If we have an $n$ dimensional space ($n>3$) with a continuous $n$-dimensional vector field $\boldsymbol F$ $$\boldsymbol F:\mathbb{R}^n\rightarrow\mathbb{R}^n$$

and for every particle in this hyper-space,

$$d\boldsymbol x=\boldsymbol F dt$$

where $t$ is time.

We assume that the origin is a stable point which means

$$ \forall t'>t\\ \boldsymbol x(t)=\boldsymbol 0 ~~ \Rightarrow ~~\boldsymbol x(t')=\boldsymbol 0 $$

According to Helmholtz decomposition (Helmholtz decomposition extended to the higher dimensions as well as curl),

$$\boldsymbol F=-\nabla\Phi+\nabla\times\boldsymbol A$$

If under rule of $\dot x=-\nabla\Phi$, any particle at any location finally terminates to origin $\boldsymbol 0$

$$\dot x=-\nabla\Phi \Rightarrow \lim_{t\to\infty} \boldsymbol x=\boldsymbol 0$$

then, can someone conclude that, under rule $\dot x=\boldsymbol F$, the particles at any place terminate to the origin too?
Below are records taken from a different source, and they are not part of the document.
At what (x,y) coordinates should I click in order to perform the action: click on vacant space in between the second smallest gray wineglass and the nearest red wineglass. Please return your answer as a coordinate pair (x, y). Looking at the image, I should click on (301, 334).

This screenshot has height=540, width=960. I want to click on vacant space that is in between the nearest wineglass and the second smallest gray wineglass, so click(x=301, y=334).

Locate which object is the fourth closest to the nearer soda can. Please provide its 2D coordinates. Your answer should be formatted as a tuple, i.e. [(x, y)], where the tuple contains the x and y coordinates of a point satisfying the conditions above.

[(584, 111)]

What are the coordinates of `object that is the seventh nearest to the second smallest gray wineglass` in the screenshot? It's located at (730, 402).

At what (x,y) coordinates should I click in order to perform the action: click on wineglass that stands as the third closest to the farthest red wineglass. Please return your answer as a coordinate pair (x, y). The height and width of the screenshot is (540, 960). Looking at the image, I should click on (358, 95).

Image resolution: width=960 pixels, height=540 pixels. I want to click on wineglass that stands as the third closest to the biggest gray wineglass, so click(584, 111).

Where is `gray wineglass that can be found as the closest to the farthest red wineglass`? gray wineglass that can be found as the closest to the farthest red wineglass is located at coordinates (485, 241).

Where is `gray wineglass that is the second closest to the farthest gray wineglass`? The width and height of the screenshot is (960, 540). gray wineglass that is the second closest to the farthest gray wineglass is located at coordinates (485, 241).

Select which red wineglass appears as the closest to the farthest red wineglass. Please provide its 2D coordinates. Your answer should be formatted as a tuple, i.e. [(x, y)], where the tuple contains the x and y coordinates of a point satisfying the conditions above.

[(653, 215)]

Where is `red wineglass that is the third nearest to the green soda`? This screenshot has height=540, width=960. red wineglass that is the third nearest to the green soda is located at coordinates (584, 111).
$$\dot x=\boldsymbol F=-\nabla\Phi+\nabla\times\boldsymbol A \Rightarrow \lim_{t\to\infty} \boldsymbol x=\boldsymbol 0$$

In another term, does the curl part influence the final destination of the particle?

Answer 1

The following seems to be a rather trivial counterexample:

Set $\Phi = \sum_{i=1}^n x_i^2$, so that $-\nabla\Phi = -2\sum_{i=1}^n x_i\partial_{x_i}$. Its flowlines are given by $e^{-2t}(x_1,\cdots,x_n)$, in particular the $t\to\infty$ limit of any flowline is $0$. For $1\le i,j\le n$ and $i\neq j$, define the $(n-2)$-form $A_{ij} = (x_i^3 - x_i^2)\mathrm dx_1\cdots\widehat{\mathrm dx_i}\cdots\widehat{\mathrm dx_j}\cdots\mathrm dx_n$, where the hats mean that we take the product of all the $\mathrm dx_k$ except for $k = i$ and $k = j$. Then $\mathrm d A_{ij} = \pm (3x_i^2 - 2x_i)\mathrm dx_1\cdots\widehat{\mathrm dx_j}\cdots\mathrm dx_n$, so that the corresponding vector field is $\pm*\mathrm d A_{ij} = (3x_i^2 - 2x_i)\partial_{x_j} =: V_{ij}$. We therefore see that $V_{ij}$ is a curl (which of course follows from $\nabla\cdot V_{ij}= 0$). Then $$ V = -\nabla\Phi + 2\sum_{i=1}^n V_{i+1,i} = \sum_{i=1}^n\big(6x_{i-1}^2 -4x_{i-1} - 2x_i\big)\partial_{x_i} $$ with $V_{n+1,n}:= V_{1,n}$ and $x_{0}:= x_n$ fulfills all the conditions of your theorem. Since it vanishes at $(1,1,\cdots,1)$, the constant path at this point is a flowline of $V$, and in particular this flowline does not converge to $0$.